Liam Gallagher is back with another smashing solo success!
Liam Gallagher has been involved at the top of the British rock world for 25 years now. Of the 11 original studio albums he’s been involved with, 9 were (or are) UK number 1s, the only exceptions being the two post-Oasis (Oasis without brother Noel) Beady Eye albums, and both of those made the top 3. If the Beady Eye albums represent some kind of low point in Liam’s career (one day I’ll re-listen to those albums, but for now I have little memory of their contents) then it was a welcome surprise to find him in great form on his debut solo album, 2017’s As You Were. Some great lead off singles and a cohesive, well thought out collection. Here on solo album number two Why Me? Why Not. (that’s currently number 1 in the charts as I write) that template is taken and polished and built upon to create an even more impressive triumph.

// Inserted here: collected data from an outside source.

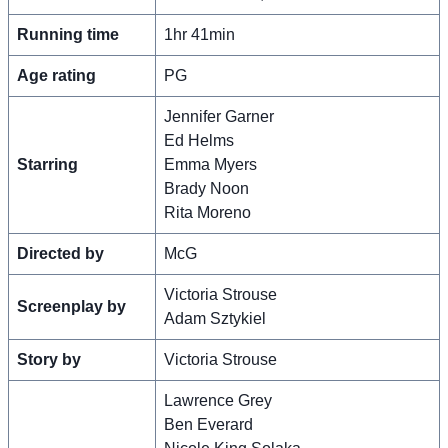
Running time
1hr 41min
Age rating
PG
Jennifer Garner
Ed Helms
Starring
Emma Myers
Brady Noon
Rita Moreno
Directed by
McG
Victoria Strouse
Screenplay by
Adam Sztykiel
Story by
Victoria Strouse
Lawrence Grey
Ben Everard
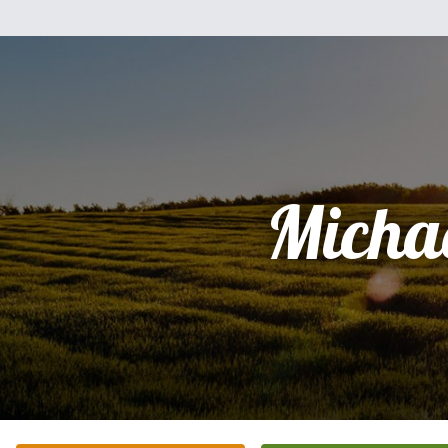
Micha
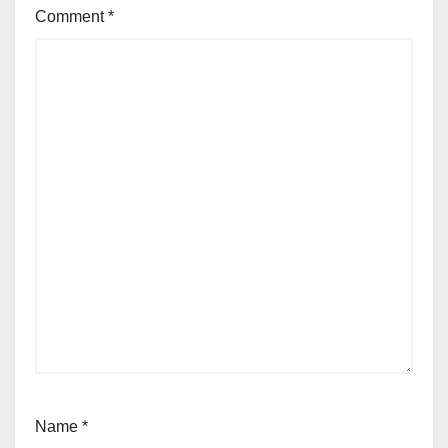
Comment
*
Name
*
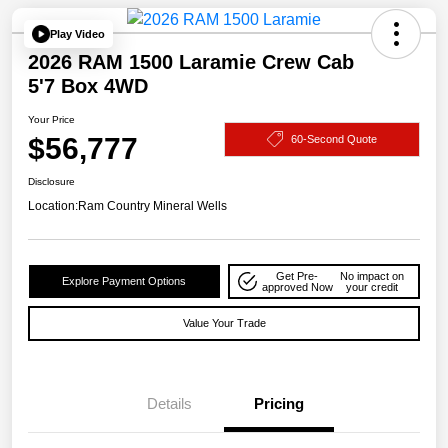
Play Video
2026 RAM 1500 Laramie Crew Cab
5'7 Box 4WD
Your Price
$56,777
60-Second Quote
Disclosure
Location:
Ram Country Mineral Wells
Get Pre-
No impact on
Explore Payment Options
approved Now
your credit
Value Your Trade
Details
Pricing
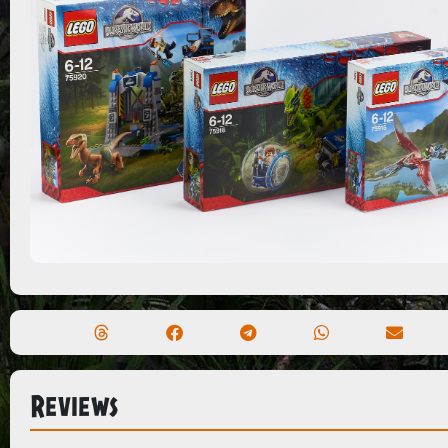
Reviews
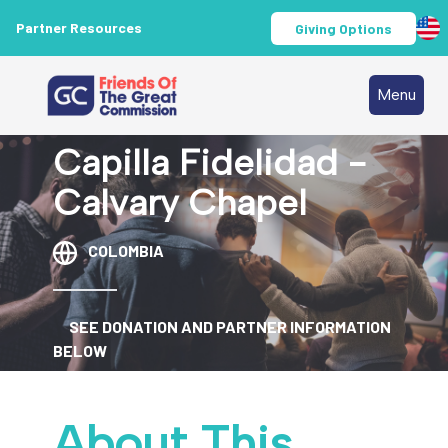
Partner Resources
Giving Options
Menu
Capilla Fidelidad -
Calvary Chapel
COLOMBIA
SEE DONATION AND PARTNER INFORMATION
BELOW
About This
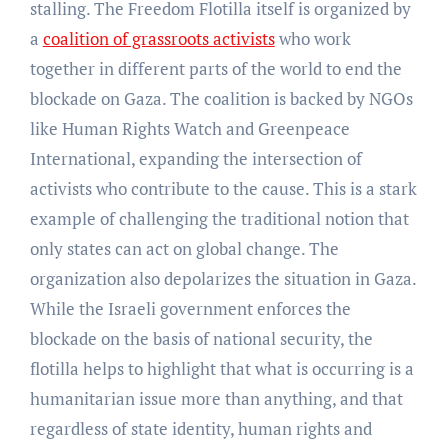
stalling. The Freedom Flotilla itself is organized by
a
coalition of grassroots activists
who work
together in different parts of the world to end the
blockade on Gaza. The coalition is backed by NGOs
like Human Rights Watch and Greenpeace
International, expanding the intersection of
activists who contribute to the cause. This is a stark
example of challenging the traditional notion that
only states can act on global change. The
organization also depolarizes the situation in Gaza.
While the Israeli government enforces the
blockade on the basis of national security, the
flotilla helps to highlight that what is occurring is a
humanitarian issue more than anything, and that
regardless of state identity, human rights and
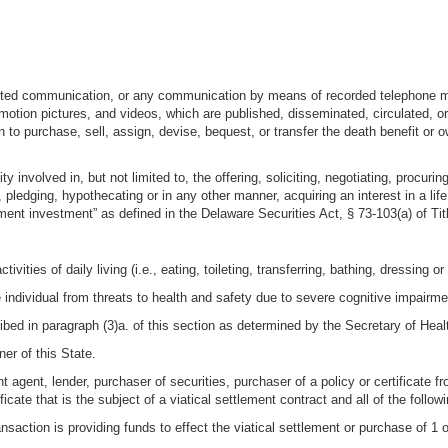
rinted communication, or any communication by means of recorded telephone mes
otion pictures, and videos, which are published, disseminated, circulated, or p
n to purchase, sell, assign, devise, bequest, or transfer the death benefit or ow
y involved in, but not limited to, the offering, soliciting, negotiating, procurin
ng, pledging, hypothecating or in any other manner, acquiring an interest in a li
ement investment” as defined in the Delaware Securities Act, § 73-103(a) of Tit
ivities of daily living (i.e., eating, toileting, transferring, bathing, dressing o
e individual from threats to health and safety due to severe cognitive impairme
scribed in paragraph (3)a. of this section as determined by the Secretary of H
r of this State.
 agent, lender, purchaser of securities, purchaser of a policy or certificate fr
icate that is the subject of a viatical settlement contract and all of the followi
ransaction is providing funds to effect the viatical settlement or purchase of 1 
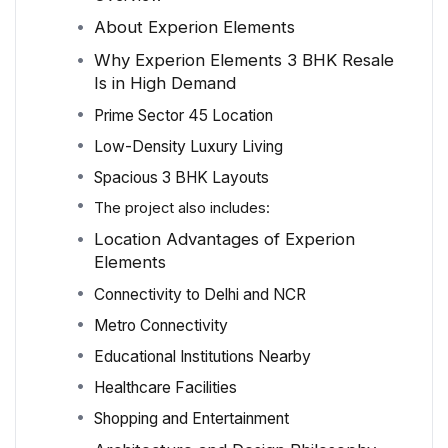
About Experion Elements
Why Experion Elements 3 BHK Resale
Is in High Demand
Prime Sector 45 Location
Low-Density Luxury Living
Spacious 3 BHK Layouts
The project also includes:
Location Advantages of Experion
Elements
Connectivity to Delhi and NCR
Metro Connectivity
Educational Institutions Nearby
Healthcare Facilities
Shopping and Entertainment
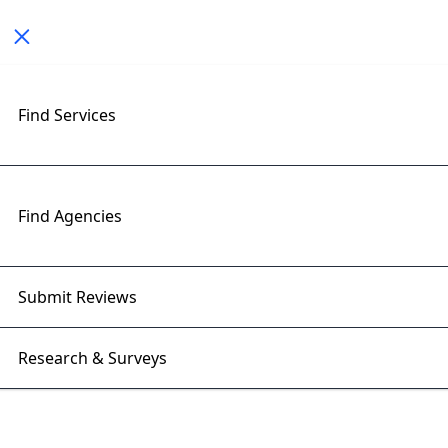
Toggle navigation
< All Posts
Find Services
5 Common Mistakes to Avoid in
Software Development
Find Agencies
28 Jan 2025 | Right Firms
Submit Reviews
Research & Surveys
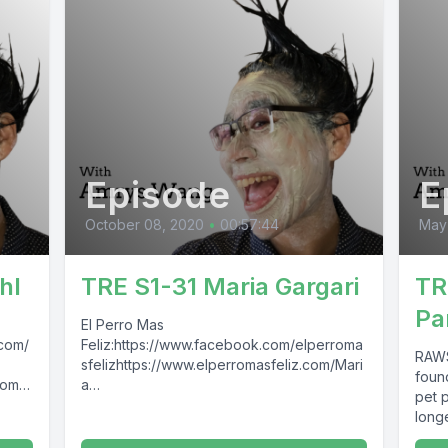
Episode
E
October 08, 2020
•
00:57:44
May
hl
TRE S1-31 Maria Gargari
TR
Pa
El Perro Mas
.com/
Feliz:https://www.facebook.com/elperroma
RAWS
sfelizhttps://www.elperromasfeliz.com/Mari
foun
com/
a
pet p
Gargari:https://www.facebook.com/marigari
long
epawn
cas The Raw
RAWS
Entrepawneur:https://www.facebook.com/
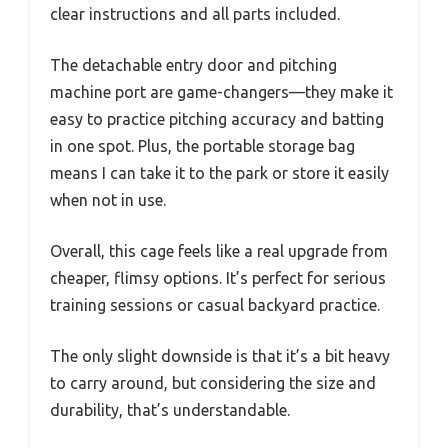
clear instructions and all parts included.
The detachable entry door and pitching
machine port are game-changers—they make it
easy to practice pitching accuracy and batting
in one spot. Plus, the portable storage bag
means I can take it to the park or store it easily
when not in use.
Overall, this cage feels like a real upgrade from
cheaper, flimsy options. It’s perfect for serious
training sessions or casual backyard practice.
The only slight downside is that it’s a bit heavy
to carry around, but considering the size and
durability, that’s understandable.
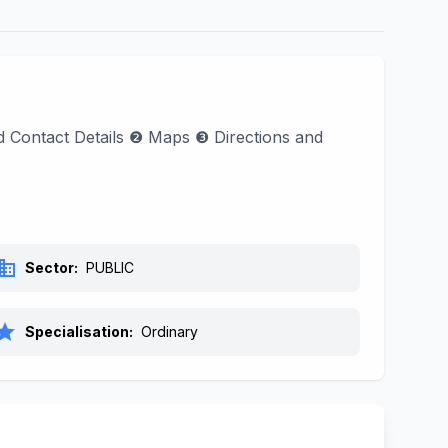
nd Contact Details ❷ Maps ❸ Directions and
siness
Sector:
PUBLIC
tar
Specialisation:
Ordinary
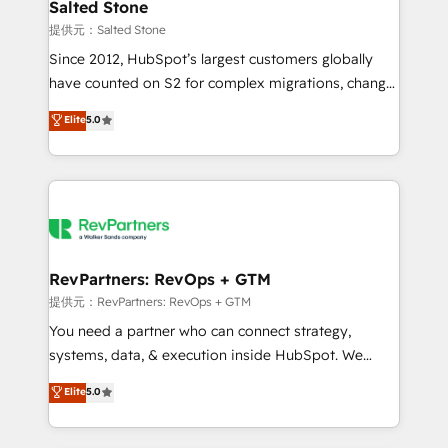
we turn complexity into clarity, human at global
Salted Stone
scale. 🏆 HubSpot’s CEO called us “the partner of the
提供元：Salted Stone
future.” Others agree it is proof of trust built through
Since 2012, HubSpot’s largest customers globally
measurable impact.
have counted on S2 for complex migrations, change
management, systems integration, and creative
Elite
5.0
solutions that deliver measurable impact and
transform brand experiences As one of the few full-
service creative agencies in the HubSpot
ecosystem, we blend strategy, technology, & award-
winning design to build scalable, globally
regionalized HubSpot websites, integrated
marketing campaigns, & RevOps frameworks that
RevPartners: RevOps + GTM
fuel long-term success We connect the entire
提供元：RevPartners: RevOps + GTM
customer lifecycle through seamless integrations,
You need a partner who can connect strategy,
ensure long-term adoption with change-
systems, data, & execution inside HubSpot. We
management programs, and align marketing, sales,
bridge the gap where most agencies fall short by
Elite
5.0
and service to drive sustainable growth With 6 key
combining GTM strategy with technical execution to
HubSpot accreditations and experience across
solve the right problem with the right solution. As the
hundreds of organizations in dozens of industries,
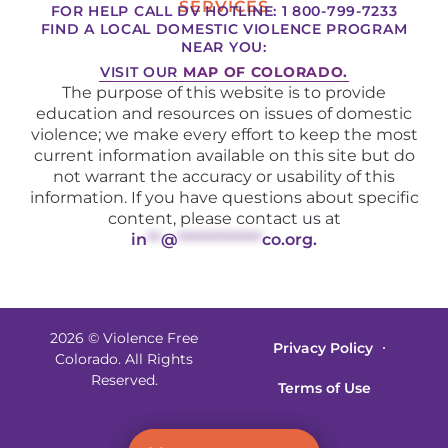
SERVICES
FOR HELP CALL DV HOTLINE: 1 800-799-7233
FIND A LOCAL DOMESTIC VIOLENCE PROGRAM
NEAR YOU:
VISIT OUR
MAP OF COLORADO.
The purpose of this website is to provide
education and resources on issues of domestic
violence; we make every effort to keep the most
current information available on this site but do
not warrant the accuracy or usability of this
information. If you have questions about specific
content, please contact us at
in
**
@
************
co.org
.
2026 © Violence Free
Privacy Policy
Colorado. All Rights
Reserved.
Terms of Use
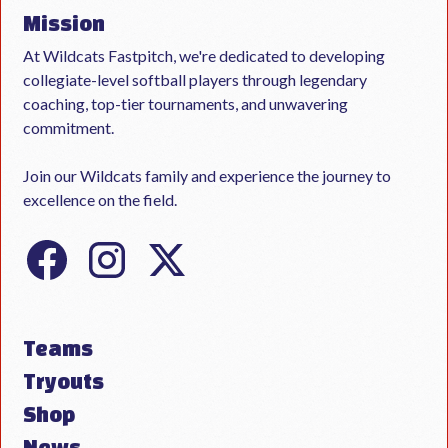
Mission
At Wildcats Fastpitch, we're dedicated to developing
collegiate-level softball players through legendary
coaching, top-tier tournaments, and unwavering
commitment.
Join our Wildcats family and experience the journey to
excellence on the field.
Teams
Tryouts
Shop
News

Lyrically, the themes are personal and professional resurrection, new love, standing strong and reaping your rewards. Plenty of lyrics could be attributed to the ongoing war of words with Noel, like their heroes Lennon and McCartney, Liam and Noel’s post-supergroup life has been one of blame and finger pointing. But as with the last album, the triumph here is not particularly lyrical but in the presentation of a fine rock album.
Opener “Shockwave” is a tight glitter stomp with a towering chorus, and this typifies the album. Liam’s vocals are top notch; no surprise really, he’s probably the most charismatic and successful front person in British rock of the last quarter of a century. Of course, some of it sounds like classic Oasis (“One of Us” for example) and there’s nothing wrong with that, if anyone has the right it’s a Gallagher brother.
It’s sound is also Beatle-y, particularly Lennon-esque (one of Liam’s sons is even named Lennon). The strength lies in the fact that Liam’s songwriting has truly developed here. There was not much in Oasis of note that came from Liam’s pen, and for me Beady Eye are still an open book but solo, Liam has direction and focus albeit aided by a large and able cast, which to me adds to the success. Liam is often seen as a massive ego, yet he has openly worked in partnership and collaboration on his solo work, recognising that he needs help to produce his best. Upbeat moments (“Now That I’ve Found You”) have a joy to them that’s as successful as the berating and critical asides. It’s not all guitar led either; piano and strings feature solidly, percussion add weight and lyrics have reference (‘We can bang a gong forever’).
And whilst the moods, pace and feel change, the quality control is never eased off. No new ground is broken, old influences are the current influences and Liam feels like he’ll never do avant-garde, but we don’t need him to. It feels like he’ll only present us with new work if it’s worth it, if the work is a high standard and can add to his myth. “Gone” even hints that we might not hear from Liam for a while and carries a successful spoken word middle section–never an easy thing to pull off in rock without sounding corny. There’s a cursory political tone here, but mostly this is personal faire, and in this lies the albums’ strengths. The three extra tracks presented on the dearer ‘deluxe’ edition maintain standards too, in fact they broaden the palette a bit.
As art, nothing is revolutionary here, much is derivative, but the album as a whole works, and works well.